Range Report
SAR K12 Sport
A sunny, steamy day at the range with a new Sarsilmarz. I was very impressed with how well this pistol is put together. It shoots super flat, thanks to the sheer heft of the frame and slide. The trigger was good. Way better than I expected after doing some dry firing.
I put it through its paces using a mixed bag of factory 9 mm ammo. I stuck with FMJ since I have no desire to carry this pistol. It ran perfectly. No break-in period to marry the slide to the frame seems needed. It ran reliably from the first shot fired. Zero FTF or FTE incidents out of the box.
It’s well balanced and the grip is comfortable. Five-shot groups fired at 25 yards nearly all stayed under 3 inches with an average spread of 2-3/4. Not bad. At 50 yards I was able to keep two 17-round mags within the black on a B-6 NRA target. All total, 200 rounds thru it today.
General comments? I’d like it more if it had better sights. Besides switching to LOK G10 grips, it needs an upgrade on the sights. This is a very capable and affordable target/race gun. Someone who practiced enough could compete on a level playing field with others shooting much more expensive pistols.
The K12 Sport is not something I would ever want to carry. There’s no rail or any of the features you might want for a home defense pistol either. As the name implies, it is a sporting pistol.
Tanfoglio Witness
I was having so much fun with the SAR K12 that I became a little fatigued after 200 rounds. But I put 100 thru the Witness anyway. My accuracy was not quite as good as with the SAR but that was me, not the gun. It was hotter than Hades and I was sweating like a racehorse after an hour but I hung in there.
Recoil/muzzle flip is barely noticeable. At 25 yards I was able to put all but four rounds from two 17-round mags into a 4 inch ragged hole. But wrapping up my session at 50 yards, my concentration and aim were fading and I was having a hard time achieving an eight-inch spread. So I hung it up and headed home.
The Witness is a lot like the SAR. Heavy but very well balanced. The wood factory grips are better than the SAR grips. Nicely textured, but I will still replace them with a set of LOK G10 thin grips. I have average-sized hands but I prefer very thin grips on pistols…. a habit I developed playing baseball. I had the same preference for thin-handled bats like hall of fame hitter Stan Musial.

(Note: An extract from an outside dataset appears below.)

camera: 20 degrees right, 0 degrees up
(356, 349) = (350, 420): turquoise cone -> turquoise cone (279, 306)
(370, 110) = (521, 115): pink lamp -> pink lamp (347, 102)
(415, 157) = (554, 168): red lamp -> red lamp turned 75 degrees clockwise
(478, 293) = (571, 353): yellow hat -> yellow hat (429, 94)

The Witness trigger is a tiny bit better on the reset than the SAR, but not enough to make a big difference. The factory sights are better than the SAR also but they are nothing to rave about. I’ll reserve my suspicion on the Tanfo sights are misaligned slightly left until I check it. As I mentioned, I was getting fatigued in my second hour at an outdoor range. The noon/early afternoon sun had also become unfavorable.
This was the second time I shot this pistol and as with the first, it ran like was dipped in butter. Surprising for a gun that appears to have pretty tight tolerances. No slop in the slide whatsoever. I ran the same types of FMJs of various makes and weights I fed the SAR and in no particular order. It ate everything. Tanfoglio obviously has some good machines and machinists. Not a big surprise since they are made in the same province as Beretta’s HQ.
Bottom line: The Tanfoglio Witness is a pretty awesome full-size pistol for the money. But like the SAR, it’s principally a target/race gun. With a decent mag well extension and better sights, a skilled competitor also could do well with this gun. Is it better than much higher-priced target/race guns? No. But it is definitely good enough.
Never got to shoot the P220 I also brought with me.